The treatment of Kirk is even worse. Even in TOS, Kirk was understood a masterful tactician and resourceful commander, his brashness itself was a ploy and a decoy to provoke an underestimate of his abilities. He would never spread his hands and confess he was out of options to his crew, who looked to him for leadership and inspiration.
It was Kirk’s uncanny ability to pull victory from defeat that actually made him the superior commander to Spock, and what really made their teamwork shine. Spock provided the data and support; Kirk ran with this.
The new incarnation has done away with the need for Kirk. Spock is now the full-on action figure, and if he needs inspiration he can always call on the deus ex machina of Spock Prime to find out how it should all turn out.
Once was a time when the Enterprise herself was a character in her own right, with both Kirk and Scotty basically in love with her. So when we saw her burn up , wrecked in another one of Kirk’s inspired saves, we knew the sacrifice had cost him something of his soul or youth. Now she’s just a shabby scrap of tin, a can waiting to be kicked down the road.
I guess my biggest complaint about the new incarnation is it doesn’t understand the mechanisms of what made TOS iconic and lasting. it sure as hell wasn’t the 60s-era sets and FX. Without that understanding, it cannot be ST.
@ 8 Lemnoc
Yer, these are some very crucial points. Though I wouldn’t mind if they change characters completely and it’s also not necessary for the result to “feel” like Star Trek. As long as it produces a good result. Which is obviously not the case.
I think the characterization of Kirk indeed pisses me off the most. The original Kirk was not bedding green aliens every week and going gung-ho with firing phasers into each battle. You can easily recognize people who know nothing about the series when they state this. While Spock obviously was the more interesting character, Shatner and the writers sketched a man with a deep responsibility for his crew and for his ship who avoided unnecessary dangers like hell and often bluffed or outwitted his enemies. What we get with Abrams is essentially a cocky teenager who most often survives through sheer luck and the mercy of the screenwriters. Pine is now just two years than Shatner was at the beginning of the series, but you have the feeling their characters are two decades of experience apart. Obviously this is supposed to make it easier for the teeny public to identify with the character and imagine they could do this stuff as well and in fact don’t need any special skills, just the tenacity to hang on. I deeply resent this unearned heroism.
@9 Lubitsch
Yes, well said; I think it deeply misunderstands the nature of Kirk, which I think you can get at just by an attentive viewing of the second TOS pilot, where Mitchell calls him a “stack of books with legs” and Spock gets irked by a wildly reckless (and therefore unpredictable) chess move. And again, when his compassion for Mitchell is at odds with the steel of his decisions.

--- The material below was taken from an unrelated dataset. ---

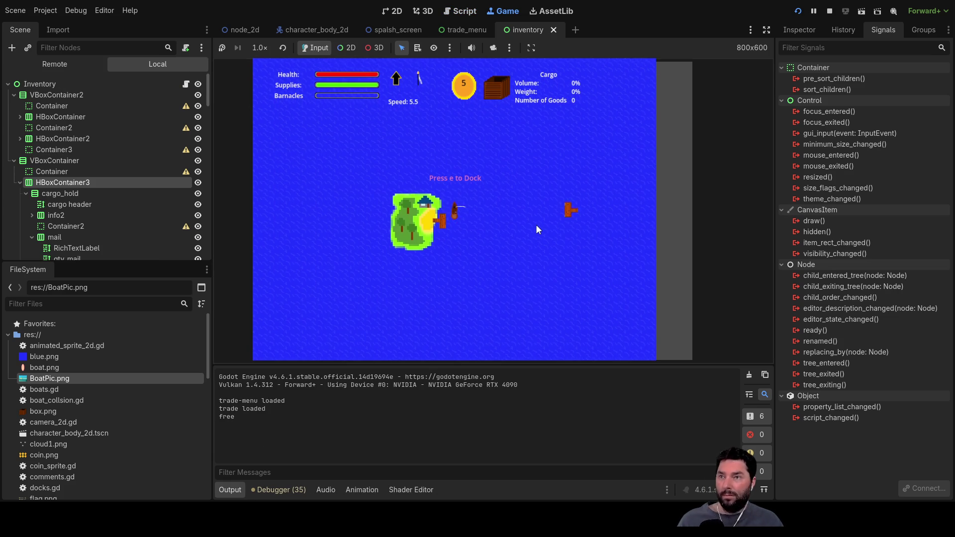
key(e)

I mean, fundamentally, if you’re going to tinker with the nature of these characters to the point of rendering them unrecognizable, why bother with a reboot? Just do a revisioning of the Federation universe… plenty of captains and crew out there.
Roddenberry imagined the command chair as a lonely and uncomfortable place. That isolation created, in fact, the very purpose and role for the doctor, to serve as the one person to whom the captain might admit uncertainty. So, stripped of that, small wonder there is so little for the excellent Karl Urban to do here as McCoy (while I admit his characterization is the most spot-on and likable in the reimagining). The powerful friendship between the captain and his first officer was something organic that only happened through and over time, and is probably testament as much to the acting choices of Nimoy and Shatner as to the screenwriters who understood the captain needed a command foil.

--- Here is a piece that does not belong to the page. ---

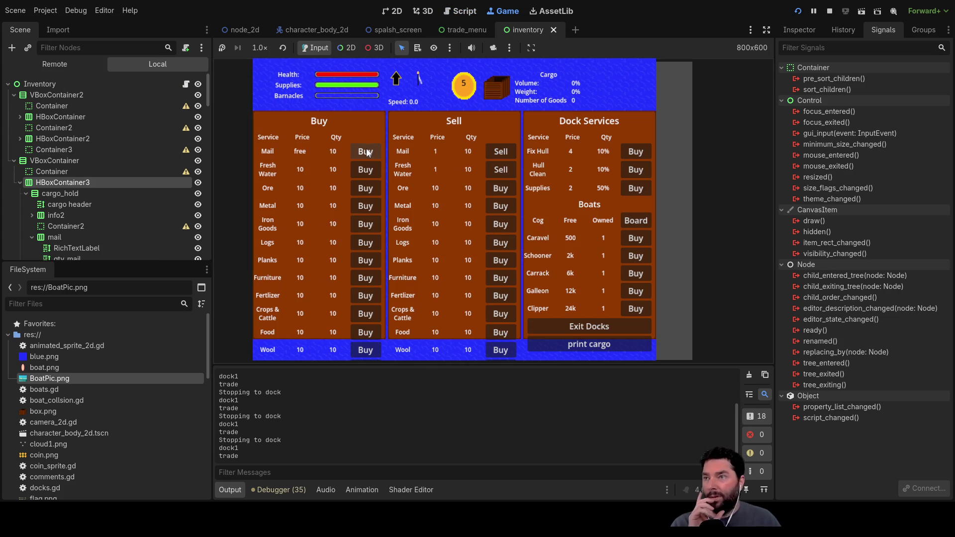
click(365, 151)
click(366, 169)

I think if, in the reimaging, they just made Kirk a lonely boy with a wild heart… and just made Spock a cold professional who does his job flawlessly, with the occasional arched eyebrow… they would have enough of the formula that would make the rest work, regardless of its excesses and plot holes. We, the fans, could stitch in the rest. Without that, though, the rest doesn’t matter and is rendered inert and insincere.
You know, if only Kirk had had a moment where he John Harrison appear confused and ill-at-ease, a moment where he yanked down the trousers of an arrogant supreme admiral and made the man swallow hard, where Kirk made some hard, human choices from his core—where we actually wanted to cheer the guy rather than be carried along, cringing—this might’ve been a likable film, its flaws forgiven.
I guess I saw the film differently. Yes, there were things that could have done without, like Spock’s scream and that fight on top of the airborne vehicle, but some of the things that have drawn criticism here worked for me. As I saw it, that opening sequence does fit in with the rest of the movie in that the movie as a whole addresses the question ‘If we can’t be sure about our dealings with ourselves and our society, why should we feel that we can mess with other races and cultures?’ It has been pointed out (correctly) that the characters seem to have no moral compass. I saw this as part of the story and the reason for the title. Star Fleet had no moral compass here and it hadn’t had it since Spock Prime and Nero made their mark. Who would make a young man with incomplete training and less experience the captain of a top of the line starship? This Star Fleet did, and we see in this movie that this Star Fleet had slipped even farther into darkness. Khan did what he did at the beginning primarily because he wanted to protect his fellow sleepers. I know his actions were extreme from our point of view but I got the feeling that between his awakening and the beginning of the movie his movements and exposure had been limited and he had been encountering those who had slipped the deepest into darkness. I can see him feeling that all of Star Fleet was under their control.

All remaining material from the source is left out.